• _Supplied text_
================================
Eigen/src/SparseCholesky/SimplicialCholesky.h

// This file is part of Eigen, a lightweight C++ template library
// for linear algebra.
//
// Copyright (C) 2008-2012 Gael Guennebaud <gael.guennebaud@inria.fr>
//
// This Source Code Form is subject to the terms of the Mozilla
// Public License v. 2.0. If a copy of the MPL was not distributed
// with this file, You can obtain one at http://mozilla.org/MPL/2.0/.

#ifndef EIGEN_SIMPLICIAL_CHOLESKY_H
#define EIGEN_SIMPLICIAL_CHOLESKY_H

// IWYU pragma: private
#include "./InternalHeaderCheck.h"
================================
• _Short problem_
Decide whether each statement agrees with the Eigen header above, answering yes or no and quoting the deciding words: (a) Eigen is described as a C++ template library; (b) the copyright years given are 2008 to 2015; (c) the header includes a file named InternalHeaderCheck.h.

• _Data provided_
================================
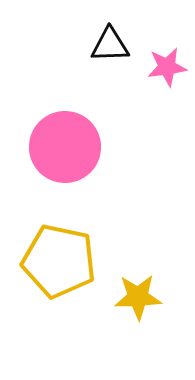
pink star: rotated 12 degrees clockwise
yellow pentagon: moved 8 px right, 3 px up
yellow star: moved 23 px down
================================
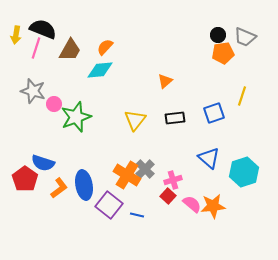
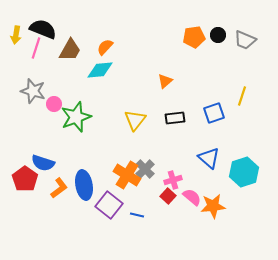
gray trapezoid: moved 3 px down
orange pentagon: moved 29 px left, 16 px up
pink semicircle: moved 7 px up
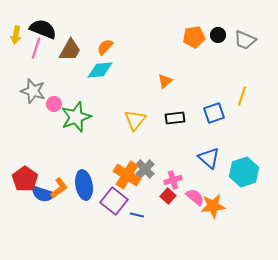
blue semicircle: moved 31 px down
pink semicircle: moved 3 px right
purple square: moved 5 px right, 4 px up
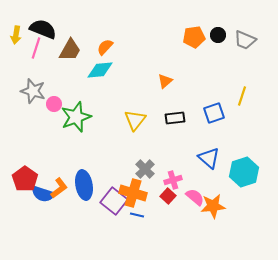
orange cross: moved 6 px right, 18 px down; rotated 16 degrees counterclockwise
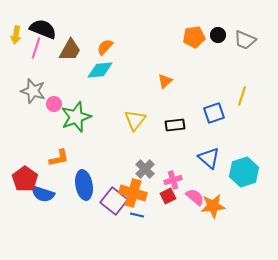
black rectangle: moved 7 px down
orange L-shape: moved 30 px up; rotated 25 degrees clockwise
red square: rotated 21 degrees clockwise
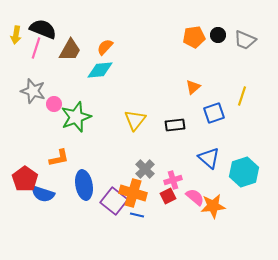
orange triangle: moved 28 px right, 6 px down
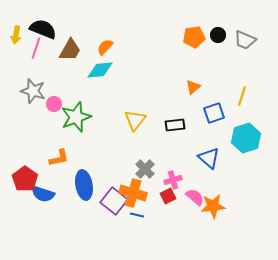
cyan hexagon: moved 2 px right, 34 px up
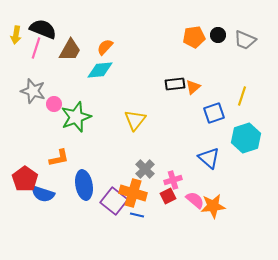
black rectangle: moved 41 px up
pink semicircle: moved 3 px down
================================
• _Completed task_
(a) Yes: "a lightweight C++ template library"
(b) No: "Copyright (C) 2008-2012"
(c) Yes: "#include "./InternalHeaderCheck.h""